Fitch Ratings released a report yesterday about assessing the risk of container ABS, which is a cyclical asset class.
The sector seems to be worthy of a closer look as Fitch said that its need for the capital markets has increased with container lessors still expanding production. This is in an effort to maintain parity with rivitaiized trade flows, according to Fitch. At the same time, the decreased availability of European bank funding has the container segment seeking the capital markets for its financing needs.
This need is manifested in the higher volumes in the container ABS asset class. After a three-year lull in the intermodal container lease ABS sector, 2010 saw the first post-crisis issuance in the sector.
Futhermore, in 2011, the sector followed up its revival with six new ABS deals, which is the heaviest annual issuance of the asset class in terms of number of offerings. Last year saw $1.49 billon worth of transactions, which was second only to 2006 in terms of dollar amount at $1.9 bilion with three deals.
However, the rating agency said that these transactions are not really without risk. Although transaction performance has been steady, the high cyclicality of the industry, according to Fitch, neccessitates closer scrutiny of deal mechanics, specifically credit enhancement levels. Fitch thinks that higher enhancement is appropriate considering the current dynamics in the industry.
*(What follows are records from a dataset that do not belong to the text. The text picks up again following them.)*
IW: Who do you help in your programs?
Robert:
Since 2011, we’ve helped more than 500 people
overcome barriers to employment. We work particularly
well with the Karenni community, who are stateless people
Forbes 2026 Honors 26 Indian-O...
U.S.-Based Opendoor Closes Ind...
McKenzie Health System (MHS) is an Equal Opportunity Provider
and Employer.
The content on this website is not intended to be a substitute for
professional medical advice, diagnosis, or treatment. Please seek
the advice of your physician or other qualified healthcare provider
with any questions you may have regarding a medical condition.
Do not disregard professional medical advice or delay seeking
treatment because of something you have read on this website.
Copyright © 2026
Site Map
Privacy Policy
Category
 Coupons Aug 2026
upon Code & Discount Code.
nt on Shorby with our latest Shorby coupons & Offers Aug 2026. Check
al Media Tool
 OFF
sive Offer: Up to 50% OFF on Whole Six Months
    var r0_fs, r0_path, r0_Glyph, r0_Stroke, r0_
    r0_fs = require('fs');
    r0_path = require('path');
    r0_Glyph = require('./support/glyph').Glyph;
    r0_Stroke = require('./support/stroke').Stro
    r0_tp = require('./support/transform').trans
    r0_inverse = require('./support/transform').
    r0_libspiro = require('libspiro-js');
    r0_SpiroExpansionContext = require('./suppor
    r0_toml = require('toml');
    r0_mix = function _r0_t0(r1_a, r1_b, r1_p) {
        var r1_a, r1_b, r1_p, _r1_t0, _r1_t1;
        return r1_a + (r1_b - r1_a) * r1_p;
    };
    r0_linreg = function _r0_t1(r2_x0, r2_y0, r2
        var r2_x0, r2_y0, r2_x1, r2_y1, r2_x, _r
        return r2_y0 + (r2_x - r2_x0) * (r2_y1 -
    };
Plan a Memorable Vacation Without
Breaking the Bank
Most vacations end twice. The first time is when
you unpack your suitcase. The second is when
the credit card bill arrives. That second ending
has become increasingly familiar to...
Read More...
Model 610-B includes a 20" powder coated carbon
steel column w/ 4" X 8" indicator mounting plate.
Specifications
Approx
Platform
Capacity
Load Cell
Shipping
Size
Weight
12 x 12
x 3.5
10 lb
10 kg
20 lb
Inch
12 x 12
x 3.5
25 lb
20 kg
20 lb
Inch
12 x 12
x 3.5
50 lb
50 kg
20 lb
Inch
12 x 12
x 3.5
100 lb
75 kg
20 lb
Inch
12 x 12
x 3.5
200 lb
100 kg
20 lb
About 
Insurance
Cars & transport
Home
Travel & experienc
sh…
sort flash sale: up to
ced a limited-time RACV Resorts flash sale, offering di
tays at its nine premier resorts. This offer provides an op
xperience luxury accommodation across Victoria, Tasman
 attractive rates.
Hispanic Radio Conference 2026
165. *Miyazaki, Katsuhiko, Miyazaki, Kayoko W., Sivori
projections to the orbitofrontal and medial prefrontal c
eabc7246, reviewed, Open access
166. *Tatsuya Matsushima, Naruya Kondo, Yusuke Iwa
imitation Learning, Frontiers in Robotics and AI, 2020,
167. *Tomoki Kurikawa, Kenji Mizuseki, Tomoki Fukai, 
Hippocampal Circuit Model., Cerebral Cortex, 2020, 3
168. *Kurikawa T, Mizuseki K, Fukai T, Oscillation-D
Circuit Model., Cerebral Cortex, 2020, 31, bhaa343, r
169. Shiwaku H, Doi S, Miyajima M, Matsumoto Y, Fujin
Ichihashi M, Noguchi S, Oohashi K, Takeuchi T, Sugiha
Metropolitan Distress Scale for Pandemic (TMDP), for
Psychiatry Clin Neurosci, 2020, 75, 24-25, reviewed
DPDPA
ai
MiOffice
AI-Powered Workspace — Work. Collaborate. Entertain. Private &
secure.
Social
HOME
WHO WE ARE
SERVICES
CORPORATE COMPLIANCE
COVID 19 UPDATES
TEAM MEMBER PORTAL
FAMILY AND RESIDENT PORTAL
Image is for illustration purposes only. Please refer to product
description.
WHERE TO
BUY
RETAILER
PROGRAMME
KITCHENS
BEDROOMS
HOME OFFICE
Container ABS deals are usually structured to achieve an 'Asf' rating, Fitch stated. Even with the challenging industry dynamics, the advance rates on new issues is still over 80%. Considering the level of risks in the container industry, it is not likely that the rating agency would be able to give an 'Asf' rating to these levels of advance rates.
Fitch stated that recent utilization rates in the sector have been unusually high. But, with a glut of vessels in the shipping industry as well as a shortage of containers, the current environment has been quite positive in terms of utilization rates. However, the rating agency said that the imbalance is not likely to go on longer term.
There is also the aspect of high industry cyclicality. Like other transportation industries, the global container leasing industry has shown significant cyclicality and is reliant on the global economic environment. Fitch has examined this cyclicality as it impacts container utilization and lease rates as well as asset values, which are the main sources of revenue for container lessors.
The rating agency said that container overproduction risk is rising. Higher utilization rates across the industry have created an incentive for lessors to increase container production. Considering that there are low barriers to container production, this overproduction is entirely possible. Container oversupply would apply downward pressure on uitlization and lease rates as well as asset values, Fitch stated.
Meanwhile, the rating agency also said that lessee default risks remain high with global shipping firms still experiencing high financial pressure. The prices to ship dry commodities, Fitch cited, have dropped to 25-year lows recently, which has led to higher default risks in lessee shipping lines.